De afgelopen twee weken zijn er documentaires uitgezonden over een Nederlandse arts die geen kwartet, maar zelfs een sextet uit Brazilië heeft geadopteerd. De kinderen wonen nu bijna vijftien jaar in Nederland. Minstens een derde van de broers en zussen weet hoe een cel er vanbinnen uitziet, schorsingen en van school getrapt worden zijn geen rariteiten, bijzonder onderwijs voor probleemkinderen bleek wel handig en het enige kind dat wel een helder licht had kunnen zijn, laat zich meeslepen met zijn broers en zussen. Misschien is het niet zo’n hele vreemde situatie, als je bedenkt dat de adoptievader het begrip pedagogiek in theorie haarfijn uit kan leggen, maar in de praktijk de kinderen laat opvoeden door de huishoudster. Zijn kinderen eten in de keuken, terwijl hij troost zoekt bij zijn honden.

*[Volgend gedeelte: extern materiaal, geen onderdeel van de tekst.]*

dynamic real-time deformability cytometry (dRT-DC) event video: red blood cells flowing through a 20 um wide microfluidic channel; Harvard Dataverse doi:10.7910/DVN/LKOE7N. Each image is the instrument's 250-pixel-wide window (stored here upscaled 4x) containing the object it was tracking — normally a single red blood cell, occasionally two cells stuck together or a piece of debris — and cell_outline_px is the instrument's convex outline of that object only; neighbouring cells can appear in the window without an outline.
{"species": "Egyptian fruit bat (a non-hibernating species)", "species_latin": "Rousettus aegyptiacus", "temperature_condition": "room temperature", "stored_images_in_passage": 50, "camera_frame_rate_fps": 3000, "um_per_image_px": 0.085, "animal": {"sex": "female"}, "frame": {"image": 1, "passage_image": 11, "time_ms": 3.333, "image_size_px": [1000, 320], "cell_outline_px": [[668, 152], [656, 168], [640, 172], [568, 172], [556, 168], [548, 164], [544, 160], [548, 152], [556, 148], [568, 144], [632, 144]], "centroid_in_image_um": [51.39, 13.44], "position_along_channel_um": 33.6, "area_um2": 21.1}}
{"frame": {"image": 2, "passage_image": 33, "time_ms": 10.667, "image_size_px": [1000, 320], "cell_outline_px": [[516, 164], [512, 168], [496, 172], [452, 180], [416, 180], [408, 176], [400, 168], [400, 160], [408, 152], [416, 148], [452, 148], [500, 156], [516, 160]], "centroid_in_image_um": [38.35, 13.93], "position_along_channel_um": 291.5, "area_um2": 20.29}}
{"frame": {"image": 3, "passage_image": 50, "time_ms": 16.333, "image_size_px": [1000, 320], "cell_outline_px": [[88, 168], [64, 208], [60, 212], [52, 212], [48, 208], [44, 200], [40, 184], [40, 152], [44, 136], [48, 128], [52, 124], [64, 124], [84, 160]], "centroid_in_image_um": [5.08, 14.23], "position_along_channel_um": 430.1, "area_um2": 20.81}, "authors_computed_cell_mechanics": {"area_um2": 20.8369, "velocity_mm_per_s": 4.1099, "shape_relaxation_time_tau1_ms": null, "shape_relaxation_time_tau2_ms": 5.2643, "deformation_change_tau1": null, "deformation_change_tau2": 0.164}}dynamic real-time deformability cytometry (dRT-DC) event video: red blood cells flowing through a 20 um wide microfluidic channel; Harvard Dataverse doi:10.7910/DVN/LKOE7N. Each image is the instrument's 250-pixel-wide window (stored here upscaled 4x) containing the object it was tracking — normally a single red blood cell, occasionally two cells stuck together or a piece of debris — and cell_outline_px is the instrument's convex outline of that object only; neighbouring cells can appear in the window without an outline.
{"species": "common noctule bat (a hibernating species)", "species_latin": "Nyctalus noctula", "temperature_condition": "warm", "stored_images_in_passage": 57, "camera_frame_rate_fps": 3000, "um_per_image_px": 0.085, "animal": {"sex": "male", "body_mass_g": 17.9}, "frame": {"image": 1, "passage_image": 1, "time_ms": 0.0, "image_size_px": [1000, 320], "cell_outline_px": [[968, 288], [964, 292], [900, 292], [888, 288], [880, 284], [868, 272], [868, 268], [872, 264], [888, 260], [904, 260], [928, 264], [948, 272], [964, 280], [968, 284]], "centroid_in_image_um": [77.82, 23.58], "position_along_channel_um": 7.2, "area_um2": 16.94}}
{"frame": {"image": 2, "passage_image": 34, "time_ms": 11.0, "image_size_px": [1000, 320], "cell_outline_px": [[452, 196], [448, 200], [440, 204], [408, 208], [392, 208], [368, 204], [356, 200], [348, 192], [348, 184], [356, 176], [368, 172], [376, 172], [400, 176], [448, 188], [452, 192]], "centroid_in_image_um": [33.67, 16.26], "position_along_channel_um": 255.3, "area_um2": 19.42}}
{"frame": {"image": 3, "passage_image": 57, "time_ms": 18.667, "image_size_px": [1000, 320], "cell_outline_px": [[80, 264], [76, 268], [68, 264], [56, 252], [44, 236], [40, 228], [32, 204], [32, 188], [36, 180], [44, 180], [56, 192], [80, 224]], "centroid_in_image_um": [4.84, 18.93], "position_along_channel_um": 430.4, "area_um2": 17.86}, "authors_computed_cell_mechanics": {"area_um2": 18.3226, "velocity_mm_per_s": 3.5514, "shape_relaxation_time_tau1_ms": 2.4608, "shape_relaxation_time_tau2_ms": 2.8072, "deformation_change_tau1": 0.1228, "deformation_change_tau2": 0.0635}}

De kinderen hebben het in Nederland zeker beter. De teruggevonden Braziliaanse moeder zei in de documentaire Zes Adopties Brazilië trots dat twee van haar kinderen auto kunnen rijden en dat ze allemaal gestudeerd hebben! Ja, mbo niveau 1 en 2 heet in haar ogen gestudeerd. Het is humoroverschrijnend.

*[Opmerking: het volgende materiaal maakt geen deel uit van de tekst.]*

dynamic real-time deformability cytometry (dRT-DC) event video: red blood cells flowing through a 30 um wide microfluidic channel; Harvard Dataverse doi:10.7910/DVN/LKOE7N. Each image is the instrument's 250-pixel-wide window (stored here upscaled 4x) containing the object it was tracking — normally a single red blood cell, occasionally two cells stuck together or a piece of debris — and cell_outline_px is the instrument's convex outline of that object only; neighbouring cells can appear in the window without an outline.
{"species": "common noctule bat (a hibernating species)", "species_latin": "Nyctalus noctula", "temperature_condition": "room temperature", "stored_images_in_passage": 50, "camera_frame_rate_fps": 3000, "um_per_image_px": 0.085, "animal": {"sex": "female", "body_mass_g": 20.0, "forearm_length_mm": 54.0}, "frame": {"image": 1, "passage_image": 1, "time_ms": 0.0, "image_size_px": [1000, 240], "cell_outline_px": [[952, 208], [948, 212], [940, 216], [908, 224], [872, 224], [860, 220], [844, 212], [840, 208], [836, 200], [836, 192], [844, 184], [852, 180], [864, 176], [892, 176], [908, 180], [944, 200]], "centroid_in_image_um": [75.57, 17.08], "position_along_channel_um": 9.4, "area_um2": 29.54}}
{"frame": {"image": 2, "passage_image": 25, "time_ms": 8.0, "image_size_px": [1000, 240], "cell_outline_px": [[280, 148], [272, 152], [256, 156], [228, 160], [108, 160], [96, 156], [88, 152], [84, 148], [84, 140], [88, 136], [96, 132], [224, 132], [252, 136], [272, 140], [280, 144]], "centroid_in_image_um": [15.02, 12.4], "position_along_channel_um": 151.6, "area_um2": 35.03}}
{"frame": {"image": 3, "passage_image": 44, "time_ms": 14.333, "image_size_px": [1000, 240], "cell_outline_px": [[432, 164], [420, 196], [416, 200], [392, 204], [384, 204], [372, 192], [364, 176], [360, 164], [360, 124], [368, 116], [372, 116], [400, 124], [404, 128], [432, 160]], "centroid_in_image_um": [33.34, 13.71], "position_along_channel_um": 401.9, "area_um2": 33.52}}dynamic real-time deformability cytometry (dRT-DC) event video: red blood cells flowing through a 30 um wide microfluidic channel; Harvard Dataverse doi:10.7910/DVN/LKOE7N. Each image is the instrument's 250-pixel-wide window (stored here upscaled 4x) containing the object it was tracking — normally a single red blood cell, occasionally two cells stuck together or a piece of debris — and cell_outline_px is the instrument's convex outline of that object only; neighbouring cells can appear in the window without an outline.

Hoeveel de adoptieouders het kind ook verwennen met liefde en materialistische zaken, ze blijven vragen, verlangen, naar de echte ouders. Hoeveel liefde er ook wordt gegeven in zo’n gezin, een vervreemding treed toch ooit op wanneer de bloedband roept. Altijd leuk hoor, zo’n exotisch kind in huis, geen gedoe met het papierwerk van de legale adopties en altijd leuk om interessant te doen op het schoolplein, in de categorie “doe mij die zwarte maar, ze zijn toch allemaal hetzelfde.” Maar toe zeg, kies gewoon even een kind uit de buurt. Een adoptiekind uit Nederland is al gek genoeg.